Data extracted from a collection:
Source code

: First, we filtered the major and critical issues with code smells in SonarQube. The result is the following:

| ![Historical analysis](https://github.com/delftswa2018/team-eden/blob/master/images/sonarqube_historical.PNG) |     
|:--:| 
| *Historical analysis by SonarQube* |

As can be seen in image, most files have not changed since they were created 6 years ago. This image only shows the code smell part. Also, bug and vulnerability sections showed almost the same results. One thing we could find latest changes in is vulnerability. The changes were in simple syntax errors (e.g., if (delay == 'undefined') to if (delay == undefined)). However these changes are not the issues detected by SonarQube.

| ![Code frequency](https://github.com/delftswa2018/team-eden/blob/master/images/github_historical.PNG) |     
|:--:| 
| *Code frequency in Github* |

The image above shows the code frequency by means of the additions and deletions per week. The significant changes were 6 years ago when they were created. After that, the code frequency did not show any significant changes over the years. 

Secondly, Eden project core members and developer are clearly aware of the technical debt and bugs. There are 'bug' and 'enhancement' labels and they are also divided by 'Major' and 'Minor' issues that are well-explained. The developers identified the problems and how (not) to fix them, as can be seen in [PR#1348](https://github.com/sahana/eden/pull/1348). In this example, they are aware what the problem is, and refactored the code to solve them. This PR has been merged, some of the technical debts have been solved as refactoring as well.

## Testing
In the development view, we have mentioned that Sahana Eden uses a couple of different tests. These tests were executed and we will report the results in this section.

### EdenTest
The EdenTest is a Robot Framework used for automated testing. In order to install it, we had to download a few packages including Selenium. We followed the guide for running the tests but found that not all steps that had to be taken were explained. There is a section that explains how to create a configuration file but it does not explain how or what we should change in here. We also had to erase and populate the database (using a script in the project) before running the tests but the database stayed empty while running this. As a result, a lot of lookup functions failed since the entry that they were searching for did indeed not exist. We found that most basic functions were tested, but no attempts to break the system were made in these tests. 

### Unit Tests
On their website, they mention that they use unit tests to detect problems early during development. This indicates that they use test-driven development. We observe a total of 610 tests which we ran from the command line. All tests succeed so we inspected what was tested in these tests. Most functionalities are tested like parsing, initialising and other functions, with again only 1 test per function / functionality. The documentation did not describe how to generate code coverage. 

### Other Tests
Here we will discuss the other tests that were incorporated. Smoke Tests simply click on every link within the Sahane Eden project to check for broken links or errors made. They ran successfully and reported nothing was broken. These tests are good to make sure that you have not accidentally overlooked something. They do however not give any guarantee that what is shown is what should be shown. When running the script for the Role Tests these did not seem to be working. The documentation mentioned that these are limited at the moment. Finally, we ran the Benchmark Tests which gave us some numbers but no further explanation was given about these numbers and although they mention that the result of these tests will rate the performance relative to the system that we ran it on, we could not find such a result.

▶ _Job_
From the entries above, pull out each line that includes "results".

▶ _Written reply_
As can be seen in image, most files have not changed since they were created 6 years ago. This image only shows the code smell part. Also, bug and vulnerability sections showed almost the same results. One thing we could find latest changes in is vulnerability. The changes were in simple syntax errors (e.g., if (delay == 'undefined') to if (delay == undefined)). However these changes are not the issues detected by SonarQube.
In the development view, we have mentioned that Sahana Eden uses a couple of different tests. These tests were executed and we will report the results in this section.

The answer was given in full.